Domenica 27 maggio (ore 9-19) in piazza Vanvitelli e sabato 2 giugno (ore 9-19) in piazza Vittoria sarà possibile sottoporsi a un ecocolordoppler gratuito.

L’iniziativa, varata dal dg dell’Asl Na1 Centro Mario Forlenza, in collaborazione con il dg dell’Asl Na3 Sud Antonietta Costantini, è partita gratuitamente lo scorso gennaio all’ospedale del Mare di Napoli e negli ospedali di Sorrento, Gragnano, Boscotrecase, Nola e Torre del Greco. A breve sarà estesa anche agli ambulatori dei distretti 25 (Fuorigrotta) – 30 (Secondigliano) – 33 (piazza Nazionale) dell’AslNa1 Centro.
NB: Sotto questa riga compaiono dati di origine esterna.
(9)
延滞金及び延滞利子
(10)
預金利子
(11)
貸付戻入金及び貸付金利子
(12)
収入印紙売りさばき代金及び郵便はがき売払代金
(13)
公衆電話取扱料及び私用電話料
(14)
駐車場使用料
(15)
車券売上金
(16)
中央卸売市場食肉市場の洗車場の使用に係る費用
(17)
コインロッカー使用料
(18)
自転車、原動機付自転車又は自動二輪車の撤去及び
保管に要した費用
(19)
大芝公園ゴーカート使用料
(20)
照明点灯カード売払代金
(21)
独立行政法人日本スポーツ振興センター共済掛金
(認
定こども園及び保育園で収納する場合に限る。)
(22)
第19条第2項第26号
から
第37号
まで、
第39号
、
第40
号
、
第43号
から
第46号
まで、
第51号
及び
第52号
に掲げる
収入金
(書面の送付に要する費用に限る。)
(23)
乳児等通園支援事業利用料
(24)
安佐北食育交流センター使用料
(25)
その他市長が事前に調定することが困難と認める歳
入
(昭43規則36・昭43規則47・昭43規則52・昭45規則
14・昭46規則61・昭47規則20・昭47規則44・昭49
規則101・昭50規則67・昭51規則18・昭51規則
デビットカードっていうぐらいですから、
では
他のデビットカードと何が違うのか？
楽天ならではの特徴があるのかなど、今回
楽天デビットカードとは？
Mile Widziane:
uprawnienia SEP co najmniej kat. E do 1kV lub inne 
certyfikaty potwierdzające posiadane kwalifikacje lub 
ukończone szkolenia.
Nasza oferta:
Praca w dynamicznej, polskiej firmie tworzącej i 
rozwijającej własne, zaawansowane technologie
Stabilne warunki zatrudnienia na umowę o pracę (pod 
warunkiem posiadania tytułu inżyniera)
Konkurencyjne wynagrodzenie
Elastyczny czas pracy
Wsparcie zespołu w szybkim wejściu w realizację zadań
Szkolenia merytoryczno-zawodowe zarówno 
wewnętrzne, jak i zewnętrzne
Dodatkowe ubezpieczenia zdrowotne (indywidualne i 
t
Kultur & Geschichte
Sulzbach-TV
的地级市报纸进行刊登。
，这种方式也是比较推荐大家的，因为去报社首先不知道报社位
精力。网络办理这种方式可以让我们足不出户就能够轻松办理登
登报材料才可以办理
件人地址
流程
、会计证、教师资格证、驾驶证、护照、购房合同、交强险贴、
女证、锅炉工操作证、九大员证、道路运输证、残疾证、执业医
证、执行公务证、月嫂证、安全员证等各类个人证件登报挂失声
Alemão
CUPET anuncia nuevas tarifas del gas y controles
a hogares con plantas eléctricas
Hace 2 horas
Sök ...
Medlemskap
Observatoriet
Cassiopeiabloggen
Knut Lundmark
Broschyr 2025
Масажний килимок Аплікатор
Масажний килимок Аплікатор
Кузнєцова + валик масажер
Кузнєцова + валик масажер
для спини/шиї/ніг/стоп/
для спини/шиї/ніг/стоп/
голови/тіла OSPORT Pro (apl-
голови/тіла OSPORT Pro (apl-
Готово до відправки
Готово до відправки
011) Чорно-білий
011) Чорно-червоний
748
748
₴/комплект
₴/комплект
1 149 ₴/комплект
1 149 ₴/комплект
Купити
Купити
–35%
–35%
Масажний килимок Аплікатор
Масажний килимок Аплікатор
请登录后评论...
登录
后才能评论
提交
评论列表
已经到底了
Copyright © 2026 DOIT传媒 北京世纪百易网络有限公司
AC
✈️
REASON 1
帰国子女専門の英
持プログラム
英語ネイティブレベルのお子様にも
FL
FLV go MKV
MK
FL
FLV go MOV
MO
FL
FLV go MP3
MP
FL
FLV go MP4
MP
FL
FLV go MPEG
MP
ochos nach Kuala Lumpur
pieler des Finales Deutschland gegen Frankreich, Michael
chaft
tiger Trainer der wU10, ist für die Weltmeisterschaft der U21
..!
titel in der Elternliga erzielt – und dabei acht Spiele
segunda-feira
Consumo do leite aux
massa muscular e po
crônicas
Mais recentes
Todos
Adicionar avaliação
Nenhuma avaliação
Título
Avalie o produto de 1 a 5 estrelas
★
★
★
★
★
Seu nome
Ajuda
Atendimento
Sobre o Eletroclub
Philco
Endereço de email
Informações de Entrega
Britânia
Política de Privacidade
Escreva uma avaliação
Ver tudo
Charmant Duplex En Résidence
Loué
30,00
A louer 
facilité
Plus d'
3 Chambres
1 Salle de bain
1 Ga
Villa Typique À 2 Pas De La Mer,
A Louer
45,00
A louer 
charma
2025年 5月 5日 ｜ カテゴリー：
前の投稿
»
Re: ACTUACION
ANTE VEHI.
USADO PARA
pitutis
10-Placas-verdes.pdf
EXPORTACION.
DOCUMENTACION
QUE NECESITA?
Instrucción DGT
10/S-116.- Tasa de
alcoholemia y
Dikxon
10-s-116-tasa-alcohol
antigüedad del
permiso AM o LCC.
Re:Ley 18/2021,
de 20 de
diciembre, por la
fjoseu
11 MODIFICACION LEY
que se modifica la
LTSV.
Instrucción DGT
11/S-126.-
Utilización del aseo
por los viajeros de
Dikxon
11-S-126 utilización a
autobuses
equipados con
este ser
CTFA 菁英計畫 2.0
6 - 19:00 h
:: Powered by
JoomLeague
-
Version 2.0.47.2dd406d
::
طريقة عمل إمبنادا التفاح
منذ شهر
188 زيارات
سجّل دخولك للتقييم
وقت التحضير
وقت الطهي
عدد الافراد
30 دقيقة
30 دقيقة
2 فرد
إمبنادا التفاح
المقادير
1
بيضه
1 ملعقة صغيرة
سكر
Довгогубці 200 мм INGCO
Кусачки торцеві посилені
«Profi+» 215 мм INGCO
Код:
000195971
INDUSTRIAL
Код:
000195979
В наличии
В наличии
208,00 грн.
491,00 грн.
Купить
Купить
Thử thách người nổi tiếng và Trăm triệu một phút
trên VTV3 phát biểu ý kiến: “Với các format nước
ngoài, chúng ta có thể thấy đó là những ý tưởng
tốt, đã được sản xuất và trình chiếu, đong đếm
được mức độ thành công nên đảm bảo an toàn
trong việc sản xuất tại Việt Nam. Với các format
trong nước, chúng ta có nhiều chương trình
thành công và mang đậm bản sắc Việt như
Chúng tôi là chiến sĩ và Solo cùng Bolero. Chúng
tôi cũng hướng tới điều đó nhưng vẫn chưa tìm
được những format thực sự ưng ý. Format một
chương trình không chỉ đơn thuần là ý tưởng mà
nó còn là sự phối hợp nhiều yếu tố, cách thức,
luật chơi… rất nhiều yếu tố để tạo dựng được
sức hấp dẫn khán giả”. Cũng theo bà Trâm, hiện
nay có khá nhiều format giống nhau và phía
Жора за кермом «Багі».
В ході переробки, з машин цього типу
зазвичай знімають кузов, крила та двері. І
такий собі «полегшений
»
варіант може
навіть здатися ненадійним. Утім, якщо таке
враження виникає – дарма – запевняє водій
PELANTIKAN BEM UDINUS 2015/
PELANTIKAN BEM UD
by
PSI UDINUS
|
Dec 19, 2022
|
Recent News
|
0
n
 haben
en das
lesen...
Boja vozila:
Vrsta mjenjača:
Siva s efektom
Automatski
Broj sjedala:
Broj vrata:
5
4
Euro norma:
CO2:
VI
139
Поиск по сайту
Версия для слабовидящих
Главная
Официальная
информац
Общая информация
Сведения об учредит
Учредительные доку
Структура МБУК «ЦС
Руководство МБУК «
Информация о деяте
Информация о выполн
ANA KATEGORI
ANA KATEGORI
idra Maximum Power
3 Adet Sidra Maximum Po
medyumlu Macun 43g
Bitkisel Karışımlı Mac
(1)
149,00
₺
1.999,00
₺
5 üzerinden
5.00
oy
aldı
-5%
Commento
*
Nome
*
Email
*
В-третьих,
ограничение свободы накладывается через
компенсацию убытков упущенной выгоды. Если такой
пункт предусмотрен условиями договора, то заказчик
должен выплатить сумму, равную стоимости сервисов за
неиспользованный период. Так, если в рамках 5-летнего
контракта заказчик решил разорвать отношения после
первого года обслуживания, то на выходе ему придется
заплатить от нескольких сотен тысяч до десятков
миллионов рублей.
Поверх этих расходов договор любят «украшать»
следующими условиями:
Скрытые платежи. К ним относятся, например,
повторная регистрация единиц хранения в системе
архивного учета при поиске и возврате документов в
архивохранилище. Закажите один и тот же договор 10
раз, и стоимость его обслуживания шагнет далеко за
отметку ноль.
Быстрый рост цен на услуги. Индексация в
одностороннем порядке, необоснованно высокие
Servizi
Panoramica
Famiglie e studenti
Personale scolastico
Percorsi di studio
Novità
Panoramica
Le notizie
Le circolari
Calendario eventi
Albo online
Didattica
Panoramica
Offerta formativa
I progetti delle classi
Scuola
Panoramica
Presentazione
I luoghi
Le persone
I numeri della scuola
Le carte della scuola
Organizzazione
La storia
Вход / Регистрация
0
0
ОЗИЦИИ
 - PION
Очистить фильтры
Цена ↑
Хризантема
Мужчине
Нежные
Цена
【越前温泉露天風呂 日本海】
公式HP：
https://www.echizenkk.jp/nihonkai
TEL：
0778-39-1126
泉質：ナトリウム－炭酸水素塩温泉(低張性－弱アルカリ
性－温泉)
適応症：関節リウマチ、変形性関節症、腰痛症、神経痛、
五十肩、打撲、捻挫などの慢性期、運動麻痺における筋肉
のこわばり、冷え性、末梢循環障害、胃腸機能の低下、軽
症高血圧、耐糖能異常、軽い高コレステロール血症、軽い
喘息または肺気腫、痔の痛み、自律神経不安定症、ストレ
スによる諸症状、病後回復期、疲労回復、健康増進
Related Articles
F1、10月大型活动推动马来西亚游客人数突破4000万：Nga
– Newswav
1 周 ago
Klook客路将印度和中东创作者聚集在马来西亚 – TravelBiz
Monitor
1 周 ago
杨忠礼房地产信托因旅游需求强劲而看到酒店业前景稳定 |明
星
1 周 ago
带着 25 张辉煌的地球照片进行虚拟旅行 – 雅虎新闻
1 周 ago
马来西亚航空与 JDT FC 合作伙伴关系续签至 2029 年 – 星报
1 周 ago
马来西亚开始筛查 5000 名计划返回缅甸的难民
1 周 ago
E’ sufficiente una semplice prenotazione.

“Dopo una prima fase nelle strutture ospedaliere, abbiamo pensato di andare direttamente dai cittadini. Saremo in piazza con un camper-ambulatorio. Mai come in questo caso, un’ecografia può salvare la vita. Si tratta di un esame semplice, non invasivo e senza alcun rischio per la persona che ci permette di valutare i diametri dell’aorta addominale e quindi identificare l’eventuale presenza di una dilatazione o di un aneurisma. Nel caso in cui si diagnosticasse la malattia, il paziente verrà preso in carico dall’Asl e sarà indirizzato a completare il percorso terapeutico. La tempestività è fondamentale. L’aneurisma dell’aorta addominale è una patologia asintomatica, colpisce 84mila italiani. La rottura provoca l’80% delle morti annoverate come improvvise. La prevenzione riveste un notevole importanza”.

“L’aorta è l’arteria più grande del corpo, parte dal cuore passa per il torace ed arriva fino all’addome. In età avanzata, alcune persone possono sviluppare un indebolimento della parete vascolare specie nel tratto addominale, che si rigonfia e forma l’aneurisma dell’aorta addominale. E’ una patologia senza sintomatologia e quando si manifesta è subito pericolosa, perché il rischio più grave è la rottura dell’aneurisma, associata ancora oggi a circa 7mila morti l’anno in Italia”, spiega il prof. Pignatelli che conclude: 

“Dopo la diagnosi della malattia, il paziente riceverà una risposta adeguata in termini di monitoraggio o un’indicazione al miglior trattamento chirurgico tradizionale o endovascolare possibile per prevenire il rischio di rottura della aorta. L’uso dell’ecocolordoppler, tecnica non invasiva, permette di valutare i diametri dell’aorta addominale e quindi identificare la presenza di aneurismi. La prevenzione è la prima causa di guarigione, perciò è fondamentale sottoporsi allo screening”.